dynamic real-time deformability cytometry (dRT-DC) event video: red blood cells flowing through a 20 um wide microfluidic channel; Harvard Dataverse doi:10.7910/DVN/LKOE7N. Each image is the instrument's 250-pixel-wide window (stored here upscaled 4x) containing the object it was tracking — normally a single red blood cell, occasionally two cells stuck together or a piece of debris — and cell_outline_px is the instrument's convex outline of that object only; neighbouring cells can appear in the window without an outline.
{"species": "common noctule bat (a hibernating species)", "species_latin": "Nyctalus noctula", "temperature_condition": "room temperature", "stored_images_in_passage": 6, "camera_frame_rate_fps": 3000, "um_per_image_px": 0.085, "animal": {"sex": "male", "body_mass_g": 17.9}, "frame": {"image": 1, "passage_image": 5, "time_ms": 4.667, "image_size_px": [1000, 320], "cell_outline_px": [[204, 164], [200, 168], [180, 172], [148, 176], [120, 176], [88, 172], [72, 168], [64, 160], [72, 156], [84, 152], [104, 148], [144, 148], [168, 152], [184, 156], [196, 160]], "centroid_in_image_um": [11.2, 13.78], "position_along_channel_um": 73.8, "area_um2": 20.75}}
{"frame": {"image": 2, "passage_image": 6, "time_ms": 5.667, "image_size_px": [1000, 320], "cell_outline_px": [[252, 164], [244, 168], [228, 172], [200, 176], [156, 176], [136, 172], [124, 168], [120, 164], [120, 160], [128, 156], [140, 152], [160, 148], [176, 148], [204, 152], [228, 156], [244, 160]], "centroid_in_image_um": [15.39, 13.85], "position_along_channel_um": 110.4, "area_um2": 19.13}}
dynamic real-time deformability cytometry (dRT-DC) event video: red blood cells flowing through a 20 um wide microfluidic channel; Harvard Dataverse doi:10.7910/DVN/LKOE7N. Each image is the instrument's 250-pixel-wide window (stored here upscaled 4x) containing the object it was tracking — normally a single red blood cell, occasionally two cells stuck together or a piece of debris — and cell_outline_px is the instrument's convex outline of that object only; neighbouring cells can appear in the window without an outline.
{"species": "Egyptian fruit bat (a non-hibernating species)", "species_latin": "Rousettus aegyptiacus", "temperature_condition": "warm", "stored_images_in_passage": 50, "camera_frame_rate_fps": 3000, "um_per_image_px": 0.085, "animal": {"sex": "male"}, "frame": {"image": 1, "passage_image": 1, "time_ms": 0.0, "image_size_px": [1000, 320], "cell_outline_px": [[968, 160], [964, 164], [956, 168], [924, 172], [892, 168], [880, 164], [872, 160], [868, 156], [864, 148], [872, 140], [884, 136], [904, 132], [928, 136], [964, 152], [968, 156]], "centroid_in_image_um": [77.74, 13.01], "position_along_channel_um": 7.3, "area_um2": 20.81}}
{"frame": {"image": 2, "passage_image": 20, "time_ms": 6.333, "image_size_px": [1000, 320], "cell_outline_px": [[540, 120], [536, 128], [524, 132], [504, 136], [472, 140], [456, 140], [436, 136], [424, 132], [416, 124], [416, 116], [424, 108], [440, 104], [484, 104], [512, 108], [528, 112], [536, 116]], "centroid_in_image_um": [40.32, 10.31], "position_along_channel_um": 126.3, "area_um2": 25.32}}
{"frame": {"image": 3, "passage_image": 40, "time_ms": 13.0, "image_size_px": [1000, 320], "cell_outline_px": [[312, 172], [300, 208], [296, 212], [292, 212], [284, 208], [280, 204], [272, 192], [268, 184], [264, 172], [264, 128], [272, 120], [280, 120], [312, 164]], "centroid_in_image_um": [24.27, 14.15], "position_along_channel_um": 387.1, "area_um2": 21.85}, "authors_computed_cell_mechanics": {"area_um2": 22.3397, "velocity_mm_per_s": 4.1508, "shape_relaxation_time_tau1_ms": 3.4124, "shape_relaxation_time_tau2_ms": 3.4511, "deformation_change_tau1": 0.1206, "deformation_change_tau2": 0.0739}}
+--
◆ Task to complete
Using the data above, reproduce every line exactly.

◆ Output of the task
dynamic real-time deformability cytometry (dRT-DC) event video: red blood cells flowing through a 20 um wide microfluidic channel; Harvard Dataverse doi:10.7910/DVN/LKOE7N. Each image is the instrument's 250-pixel-wide window (stored here upscaled 4x) containing the object it was tracking — normally a single red blood cell, occasionally two cells stuck together or a piece of debris — and cell_outline_px is the instrument's convex outline of that object only; neighbouring cells can appear in the window without an outline.
{"species": "common noctule bat (a hibernating species)", "species_latin": "Nyctalus noctula", "temperature_condition": "room temperature", "stored_images_in_passage": 6, "camera_frame_rate_fps": 3000, "um_per_image_px": 0.085, "animal": {"sex": "male", "body_mass_g": 17.9}, "frame": {"image": 1, "passage_image": 5, "time_ms": 4.667, "image_size_px": [1000, 320], "cell_outline_px": [[204, 164], [200, 168], [180, 172], [148, 176], [120, 176], [88, 172], [72, 168], [64, 160], [72, 156], [84, 152], [104, 148], [144, 148], [168, 152], [184, 156], [196, 160]], "centroid_in_image_um": [11.2, 13.78], "position_along_channel_um": 73.8, "area_um2": 20.75}}
{"frame": {"image": 2, "passage_image": 6, "time_ms": 5.667, "image_size_px": [1000, 320], "cell_outline_px": [[252, 164], [244, 168], [228, 172], [200, 176], [156, 176], [136, 172], [124, 168], [120, 164], [120, 160], [128, 156], [140, 152], [160, 148], [176, 148], [204, 152], [228, 156], [244, 160]], "centroid_in_image_um": [15.39, 13.85], "position_along_channel_um": 110.4, "area_um2": 19.13}}
dynamic real-time deformability cytometry (dRT-DC) event video: red blood cells flowing through a 20 um wide microfluidic channel; Harvard Dataverse doi:10.7910/DVN/LKOE7N. Each image is the instrument's 250-pixel-wide window (stored here upscaled 4x) containing the object it was tracking — normally a single red blood cell, occasionally two cells stuck together or a piece of debris — and cell_outline_px is the instrument's convex outline of that object only; neighbouring cells can appear in the window without an outline.
{"species": "Egyptian fruit bat (a non-hibernating species)", "species_latin": "Rousettus aegyptiacus", "temperature_condition": "warm", "stored_images_in_passage": 50, "camera_frame_rate_fps": 3000, "um_per_image_px": 0.085, "animal": {"sex": "male"}, "frame": {"image": 1, "passage_image": 1, "time_ms": 0.0, "image_size_px": [1000, 320], "cell_outline_px": [[968, 160], [964, 164], [956, 168], [924, 172], [892, 168], [880, 164], [872, 160], [868, 156], [864, 148], [872, 140], [884, 136], [904, 132], [928, 136], [964, 152], [968, 156]], "centroid_in_image_um": [77.74, 13.01], "position_along_channel_um": 7.3, "area_um2": 20.81}}
{"frame": {"image": 2, "passage_image": 20, "time_ms": 6.333, "image_size_px": [1000, 320], "cell_outline_px": [[540, 120], [536, 128], [524, 132], [504, 136], [472, 140], [456, 140], [436, 136], [424, 132], [416, 124], [416, 116], [424, 108], [440, 104], [484, 104], [512, 108], [528, 112], [536, 116]], "centroid_in_image_um": [40.32, 10.31], "position_along_channel_um": 126.3, "area_um2": 25.32}}
{"frame": {"image": 3, "passage_image": 40, "time_ms": 13.0, "image_size_px": [1000, 320], "cell_outline_px": [[312, 172], [300, 208], [296, 212], [292, 212], [284, 208], [280, 204], [272, 192], [268, 184], [264, 172], [264, 128], [272, 120], [280, 120], [312, 164]], "centroid_in_image_um": [24.27, 14.15], "position_along_channel_um": 387.1, "area_um2": 21.85}, "authors_computed_cell_mechanics": {"area_um2": 22.3397, "velocity_mm_per_s": 4.1508, "shape_relaxation_time_tau1_ms": 3.4124, "shape_relaxation_time_tau2_ms": 3.4511, "deformation_change_tau1": 0.1206, "deformation_change_tau2": 0.0739}}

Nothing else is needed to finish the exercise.